To determine the risk of cancer among HIV-infected and at-risk HIV-uninfected women, cancer incidence data from the Women's Interagency HIV Study (WIHS) were compared with data from the population-based United States Surveillance, Epidemiology, and End Results (SEER) registry. Age- and race-adjusted standardized incidence ratios (SIRs) were computed and exact statistical tests were used to measure significance.

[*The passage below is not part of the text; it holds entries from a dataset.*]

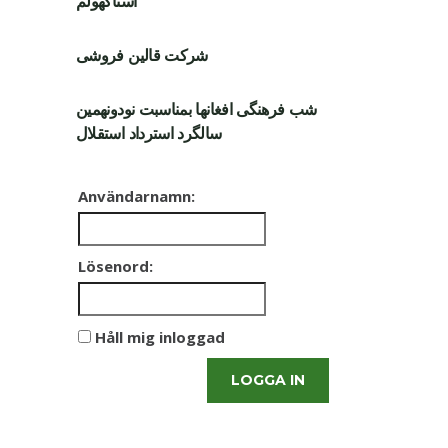
استاکهولم
شرکت قالین فروشی
شب فرهنگی افغانها بمناسبت نودونهمین
سالگرد استرداد استقلال
Användarnamn:
Lösenord:
Håll mig inloggad
LOGGA IN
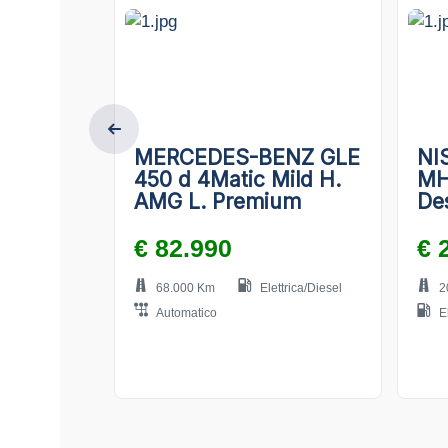
MERCEDES-BENZ GLE
NI
450 d 4Matic Mild H.
MH
AMG L. Premium
De
€ 82.990
€ 
68.000 Km
Elettrica/Diesel
2
Automatico
E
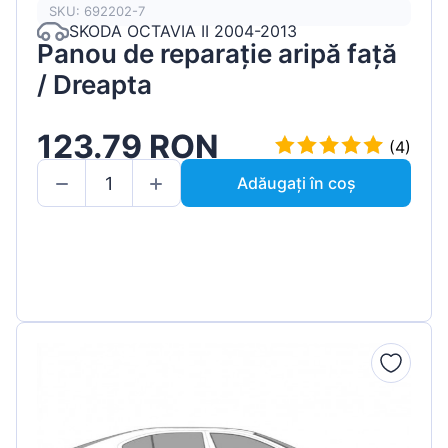
SKU: 692202-7
SKODA OCTAVIA II 2004-2013
Panou de reparație aripă față
/ Dreapta
123.79 RON
(4)
Adăugați în coș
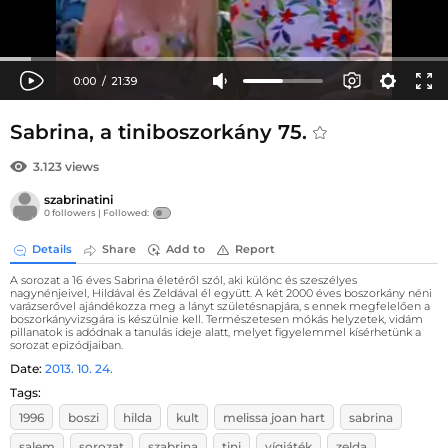
Sabrina, a tiniboszorkány 75.
3.123 views
szabrinatini
0 followers |
Followed:
Details
Share
Add to
Report
A sorozat a 16 éves Sabrina életéről szól, aki különc és szeszélyes
nagynénjeivel, Hildával és Zeldával él együtt. A két 2000 éves boszorkány néni
varázserővel ajándékozza meg a lányt születésnapjára, s ennek megfelelően a
boszorkányvizsgára is készülnie kell. Természetesen mókás helyzetek, vidám
pillanatok is adódnak a tanulás ideje alatt, melyet figyelemmel kísérhetünk a
sorozat epizódjaiban.
Date:
2013. 10. 24.
Tags:
1996
boszi
hilda
kult
melissa joan hart
sabrina
salem
sorozat
szabrina
tini
vígjáték
zelda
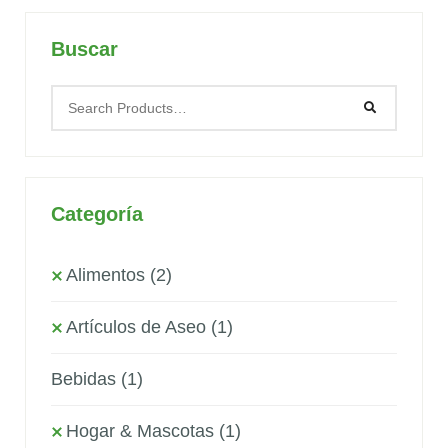
Buscar
Categoría
Alimentos
(2)
Artículos de Aseo
(1)
Bebidas
(1)
Hogar & Mascotas
(1)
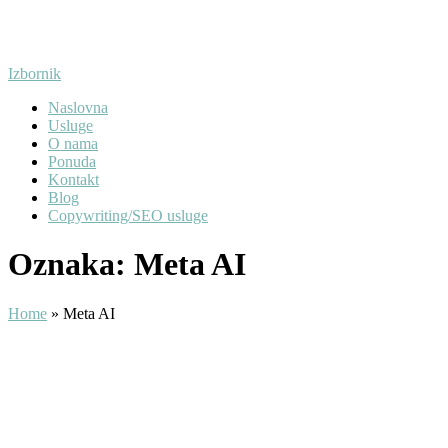
Preskoči
na
sadržaj
Izbornik
Naslovna
Usluge
O nama
Ponuda
Kontakt
Blog
Copywriting/SEO usluge
Oznaka:
Meta AI
Home
»
Meta AI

Among the 1950 women participants (1554 HIV infected, 391 HIV uninfected, and 5 HIV seroconverters), 48 cancers were diagnosed during study follow-up. Among HIV-infected women, significantly (P < 0.05) increased incidence rates were observed for all cancer types (SIR = 1.9), Kaposi sarcoma (SIR = 213.5), non-Hodgkin lymphoma (NHL) (SIR = 19.0), and lung cancer (SIR = 6.3) when compared with SEER rates. Lung cancer incidence was also elevated (P = 0.07) among the HIV-uninfected women (SIR = 6.9), when compared with SEER rates, and was similar to the SIR for HIV-infected women. While the incidence rate of NHL among HIV-infected women was significantly lower during the era of highly active antiretroviral therapy (HAART) compared with the pre-HAART era (relative risk = 0.15, P = 0.005), the incidence of NHL among HIV-infected WIHS participants remained significantly higher than in the US population (SIR = 6.4, 95% CI = 1.3-15.5).


In the HAART era, the higher rates of cancer among HIV-infected women, coupled with increased life expectancy, should lead to more intensive cancer screening and prevention efforts in this population.